What is a Headless CMS
A classical CMS provides a way to author content and a way to render that content as web-pages. A headless CMS provides content authoring but instead of web-page-rendering, it provides the content as data over an API. You then write one or more front-ends that present the content to end-users. The front-ends can be web-sites, apps, voice assistant skills, e-book generators, games etc. The grand idea is that when content is pure data, presentation modes can evolve independently of the content authoring.
A fair question then would be: what's the big deal? Can't you just stick an API on Wordpress and off you go? That leads to the other, less obvious difference: A good headless CMS is focused on authoring the content as structured data so that it is clear to the presentation layer what each piece of information means. Take this fact-box from a project page on the (Sanity powered) OMA.eu site:
The map, timeline and bar chart here is rendered on the front-end based on geo-positions, lists of milestones and area-usage authored by the OMA editors. In their old CMS these would be authored as images and html-fragments, but with Sanity it is described as a structure of data-points with a defined meaning.

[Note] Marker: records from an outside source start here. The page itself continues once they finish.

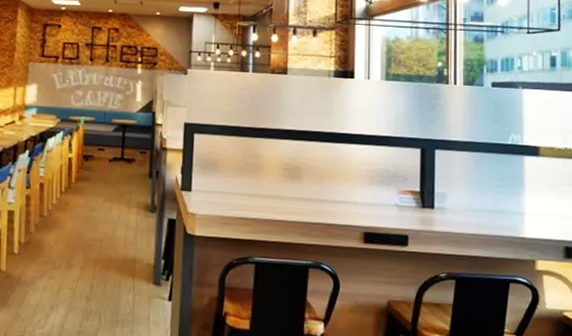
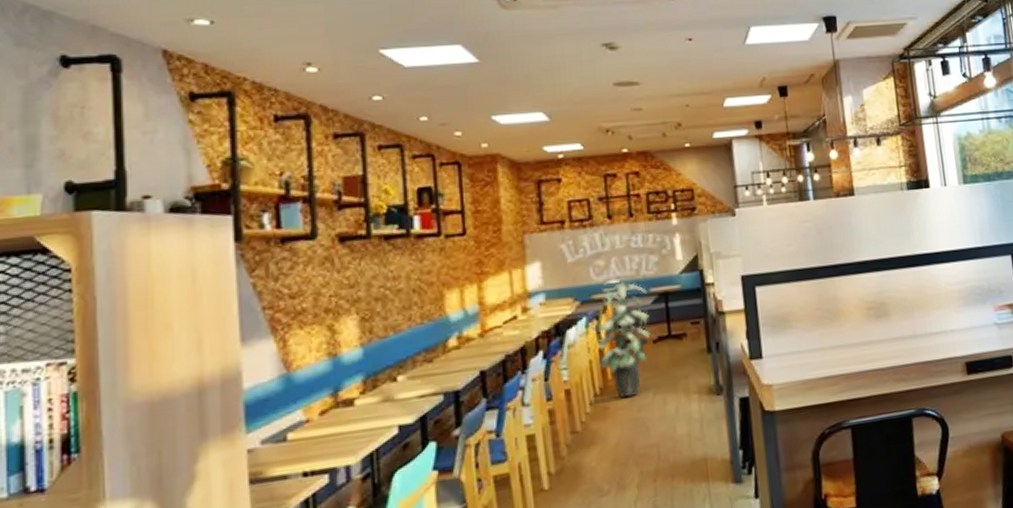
indoor plant: none [65,106,111,199] -> present [591,279,652,398]

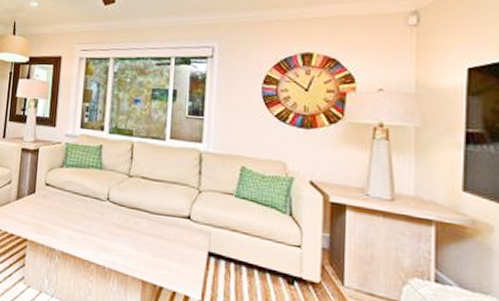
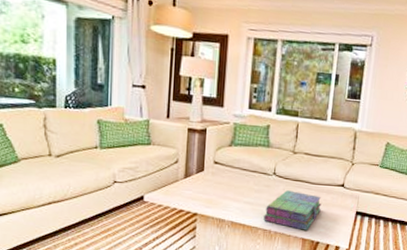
stack of books: none [96,219,164,271] -> present [263,190,322,231]

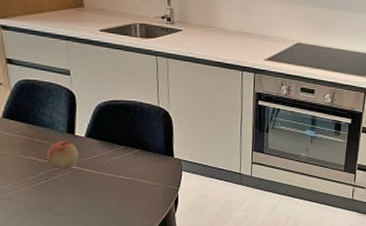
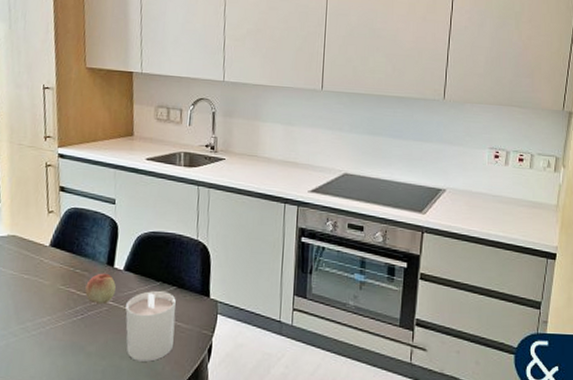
candle: none [91,153,142,216] -> present [125,290,176,362]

This allows us to use those same data-points to provide an advanced search (give me buildings with 20-30% office space and more than 15% retail), and it has also allowed us to generate books from the exact same dataset that power their web-site.
So, the big hairy goal of a headless CMS is to disentangle the content from its presentation, thereby making the content reusable across many forms of presentations ultimately making the work spent authoring that content more valuable.